1. ## find a and b to make continuous

1) f(x) = ax^4 if |x| >= 1
(x^2) + b if |x|<1

I need to find a and b to make f continuous and differentiable everywhere.

I have no idea how though?

2) a)I need to find the domain and range of the derivative of h(x) = x + sqrt[x] which i found to be 1 + .5x^(-.5).
I was never good at finding domain and range.

b) determine, in standard form, the equation of the line normal to the curve, y = h(x), at point (1, h(1)).
(in case anyone doesnt know, normal means perpendicular to the tangent line)

1) f(x) = ax^4 if |x| >= 1
(x^2) + b if |x|<1

I need to find a and b to make f continuous and differentiable everywhere.

I have no idea how though?
what does the definition of continuity say? you have to fulfill three conditions.

a function is continuous at a point if:
(1) the function is defined at the point
(2) the limit as x goes to the point exists
(3) the limit is equal to the value of the function

as for differentiable everywhere. note that a function $f(x)$ is differentiable at a point $x$ if the limit $\lim_{h \to 0} \frac {f(x + h) - f(x)}h$ exists. we then denote this limit by $f'(x)$

Hint: if the function is defined piecewise about the point $x$, we need to ensure $\lim_{h \to 0^-} \frac {f(x + h) - f(x)}h = \lim_{h \to 0^+} \frac {f(x + h) - f(x)}h$

or, just find the derivative of the pieces and make sure it is continuous in much the same way as you made the original function continuous.

2) a)I need to find the domain and range of the derivative of h(x) = x + sqrt[x] which i found to be 1 + .5x^(-.5).
I was never good at finding domain and range.
do you know what the domain and range are?

b) determine, in standard form, the equation of the line normal to the curve, y = h(x), at point (1, h(1)).
(in case anyone doesnt know, normal means perpendicular to the tangent line)
you are looking for a creature that looks like $y = mx + b$, this is what we call a straight line. $m$ is the slope, and $b$ is the y-intercept. you should be aware, that the derivative gives the formula for the slope at any value of x. thus, the slope of the tangent line at the point where x = 1 is $h'(1)$. therefore, the slope of the normal line is $\frac {-1}{h'(1)}$.

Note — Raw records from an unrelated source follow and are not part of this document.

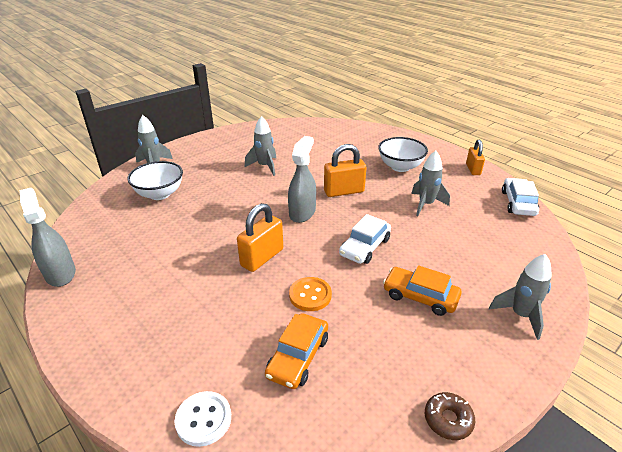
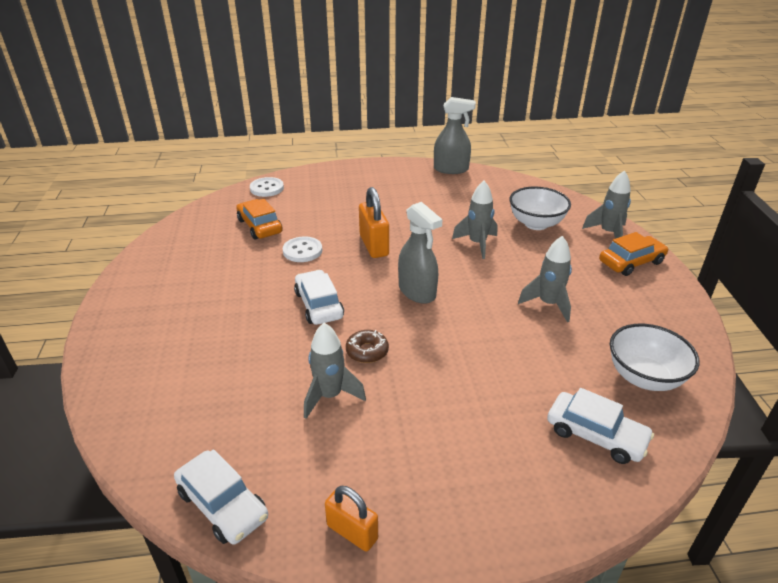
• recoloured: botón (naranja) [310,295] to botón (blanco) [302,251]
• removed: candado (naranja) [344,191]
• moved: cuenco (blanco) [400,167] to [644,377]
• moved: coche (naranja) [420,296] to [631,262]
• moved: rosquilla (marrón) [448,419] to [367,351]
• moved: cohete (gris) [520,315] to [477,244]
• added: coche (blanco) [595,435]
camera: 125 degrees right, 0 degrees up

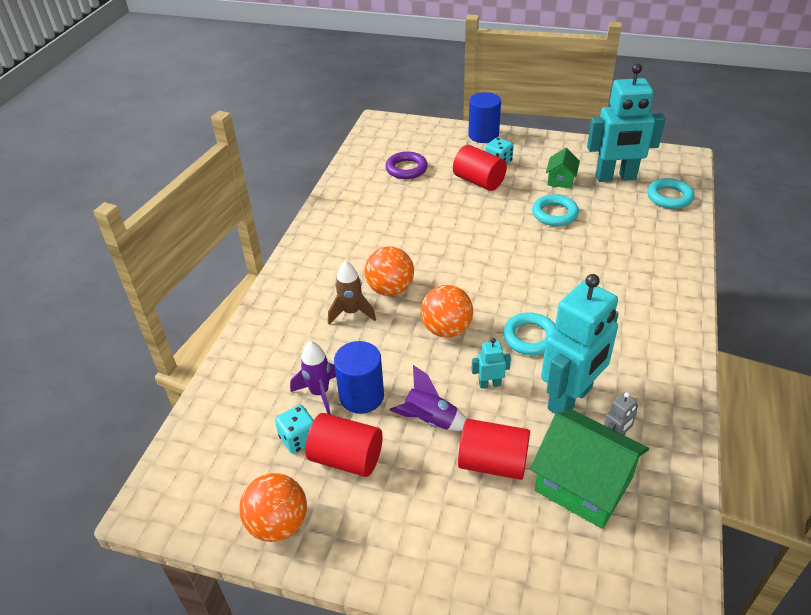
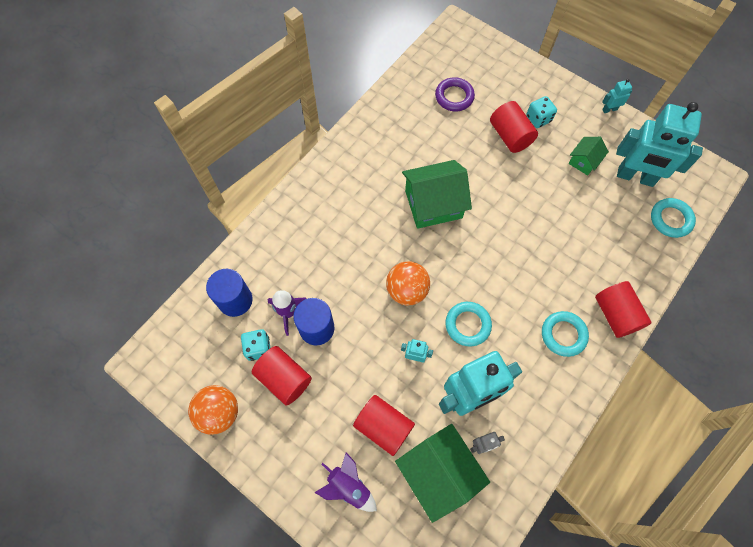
• removed: cohete (marrón) [351,312]
• removed: pelota (naranja) [390,289]
• moved: cohete (morado) [429,420] to [348,486]
• moved: cilindro (azul) [483,135] to [235,300]
• moved: anillo (turquesa) [554,214] to [563,335]
• added: casa (verde) [433,204]
• added: cilindro (rojo) [615,314]
• added: robot (turquesa) [609,109]
camera: 20 degrees right, 25 degrees up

thus, you are looking for a line with slope $m = \frac {-1}{h'(1)}$ passing through the point $(1, h(1))$. i suppose you can find the equation of a line given this information.

the standard form of a line is $ax + by + c = 0$ where $a,~b, \text{ and }c$ are constants

3. ok. 2b i found out.

2a i found the domain as (0, infinity) but how do i find the range?

and #1 i still dont understand. How do I even start it?

ok. 2b i found out.
good

2a i found the domain as (0, infinity)
nice!

but how do i find the range?
the range is the corresponding y-values for the domain. so to find the range, figure out the possible values that y can be when x is in $(0, \infty)$. when x is close to zero, what does the y-value get close to? what about when x goes to infinity?

and #1 i still dont understand. How do I even start it?
to start you off:

note that the function breaks into pieces around the points x = -1 and x = 1

so for starters, you need to make sure $\lim_{x \to 1^-}f(x) = \lim_{x \to 1^+} f(x)$ and $\lim_{x \to -1^-}f(x) = \lim_{x \to -1^+} f(x)$